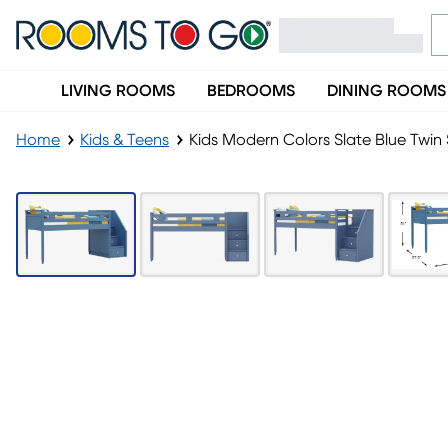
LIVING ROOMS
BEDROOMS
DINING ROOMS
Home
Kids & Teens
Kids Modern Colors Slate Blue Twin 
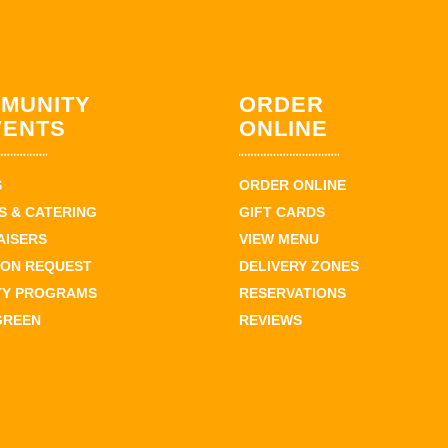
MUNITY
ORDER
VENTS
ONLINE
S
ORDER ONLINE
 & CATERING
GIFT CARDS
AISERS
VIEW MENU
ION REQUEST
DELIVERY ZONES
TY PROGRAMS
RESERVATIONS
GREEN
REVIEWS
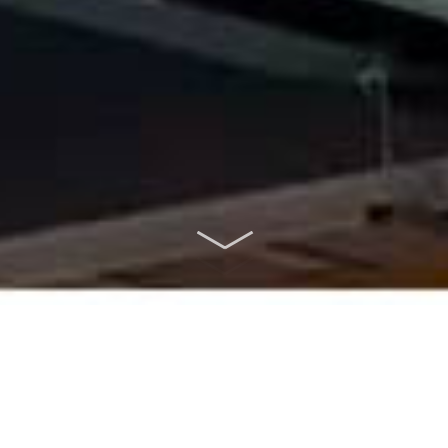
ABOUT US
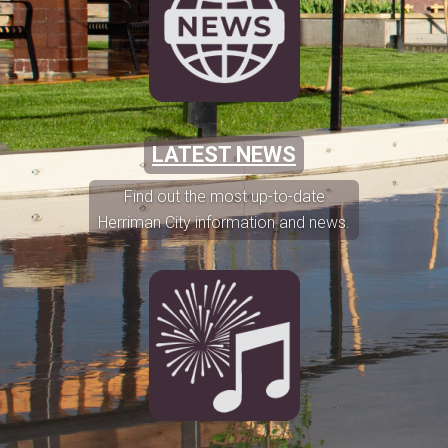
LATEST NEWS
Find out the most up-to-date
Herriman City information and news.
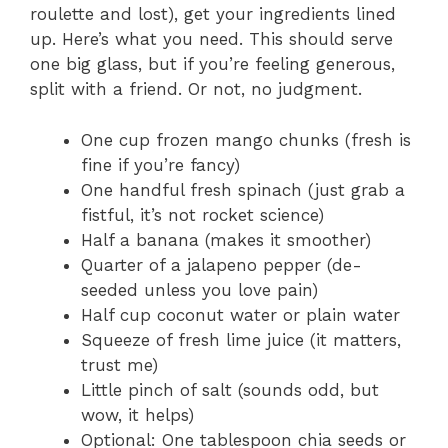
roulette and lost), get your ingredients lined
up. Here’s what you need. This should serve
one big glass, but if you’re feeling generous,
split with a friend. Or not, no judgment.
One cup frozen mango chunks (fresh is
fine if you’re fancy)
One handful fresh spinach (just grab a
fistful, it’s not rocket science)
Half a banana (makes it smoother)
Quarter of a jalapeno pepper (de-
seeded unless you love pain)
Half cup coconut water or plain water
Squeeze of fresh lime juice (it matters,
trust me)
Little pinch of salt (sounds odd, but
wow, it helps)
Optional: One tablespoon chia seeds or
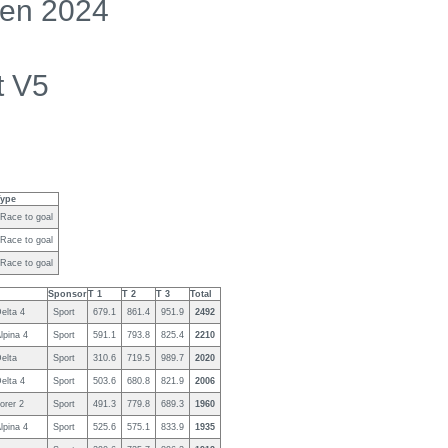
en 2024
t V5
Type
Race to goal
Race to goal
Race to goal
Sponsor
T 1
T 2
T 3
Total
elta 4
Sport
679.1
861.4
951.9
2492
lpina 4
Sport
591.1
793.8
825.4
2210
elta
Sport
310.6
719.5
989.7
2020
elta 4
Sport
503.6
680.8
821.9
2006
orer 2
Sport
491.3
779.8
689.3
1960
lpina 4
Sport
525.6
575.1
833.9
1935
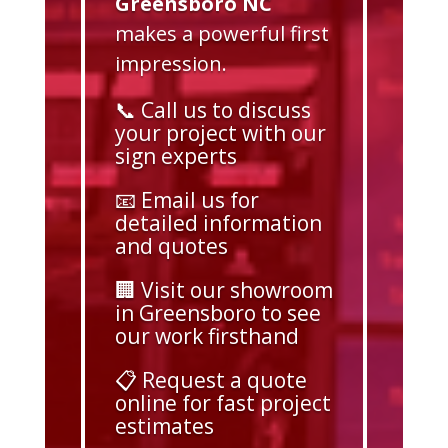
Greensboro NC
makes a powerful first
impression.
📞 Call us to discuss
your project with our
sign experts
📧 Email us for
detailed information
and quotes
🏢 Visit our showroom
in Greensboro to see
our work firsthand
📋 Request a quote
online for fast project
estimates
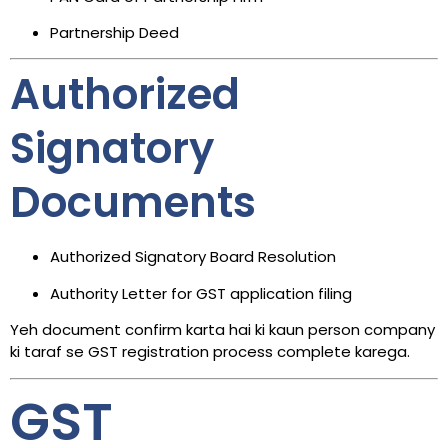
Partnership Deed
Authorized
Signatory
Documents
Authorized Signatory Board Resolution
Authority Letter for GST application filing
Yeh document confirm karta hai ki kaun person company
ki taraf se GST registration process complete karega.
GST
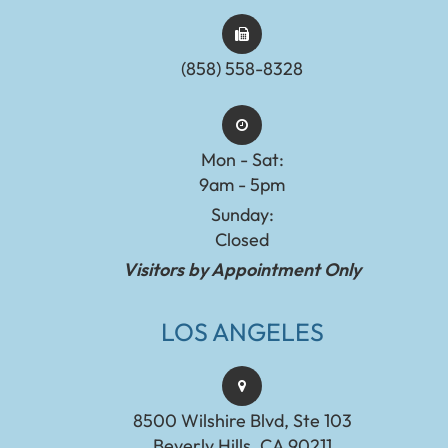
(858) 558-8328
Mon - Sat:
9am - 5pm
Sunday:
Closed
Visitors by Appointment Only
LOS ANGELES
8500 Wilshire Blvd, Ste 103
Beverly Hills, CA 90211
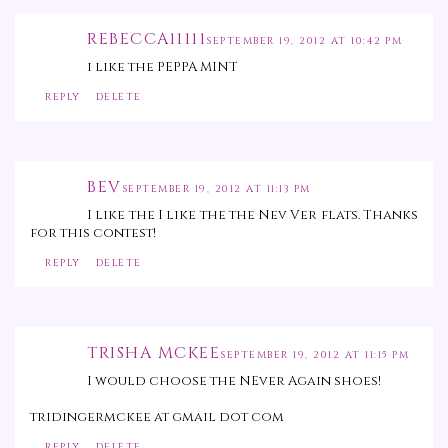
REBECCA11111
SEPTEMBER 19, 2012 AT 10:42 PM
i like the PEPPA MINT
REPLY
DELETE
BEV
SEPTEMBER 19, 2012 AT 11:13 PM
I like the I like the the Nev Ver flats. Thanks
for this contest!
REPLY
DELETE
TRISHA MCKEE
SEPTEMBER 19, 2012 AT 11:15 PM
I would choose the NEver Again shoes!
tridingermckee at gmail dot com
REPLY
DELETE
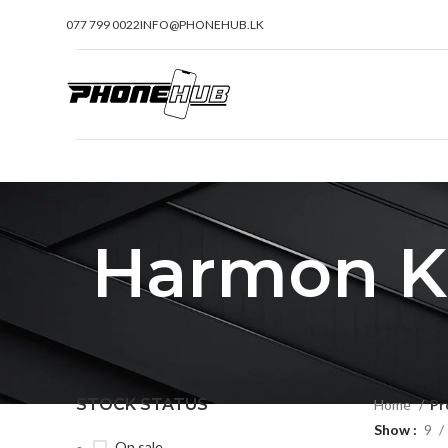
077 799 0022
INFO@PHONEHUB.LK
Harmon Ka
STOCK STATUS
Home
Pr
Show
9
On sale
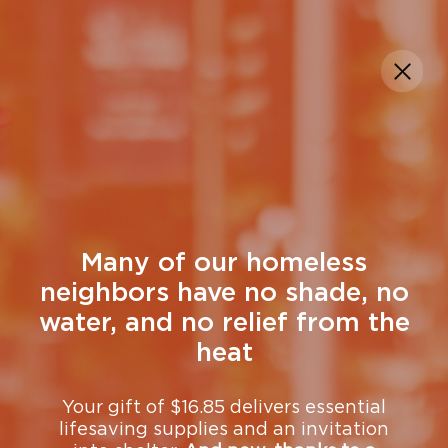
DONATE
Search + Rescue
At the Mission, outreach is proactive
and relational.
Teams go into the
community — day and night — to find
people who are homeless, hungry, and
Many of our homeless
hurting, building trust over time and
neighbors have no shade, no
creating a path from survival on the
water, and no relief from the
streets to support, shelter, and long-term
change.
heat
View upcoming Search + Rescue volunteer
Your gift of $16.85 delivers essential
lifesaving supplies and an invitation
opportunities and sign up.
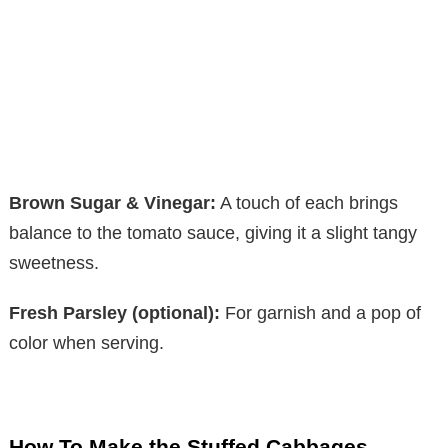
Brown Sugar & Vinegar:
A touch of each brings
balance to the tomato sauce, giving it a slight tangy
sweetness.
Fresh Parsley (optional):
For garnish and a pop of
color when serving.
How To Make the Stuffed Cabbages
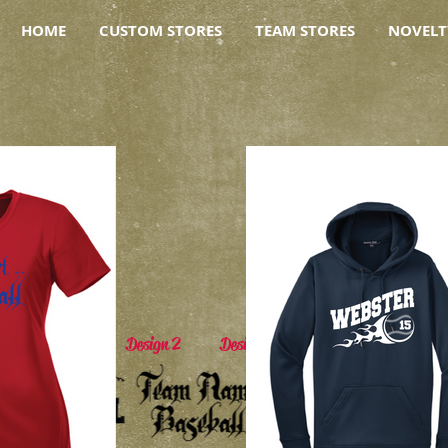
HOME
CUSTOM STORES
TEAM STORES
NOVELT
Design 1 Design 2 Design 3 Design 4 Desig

▸ TO-DO ITEM:
Find each line in the records above that contains the string "Half", with case counting, and copy those lines.

▸ COMPLETED EXERCISE:
Half a banana (makes it smoother)
Half cup coconut water or plain water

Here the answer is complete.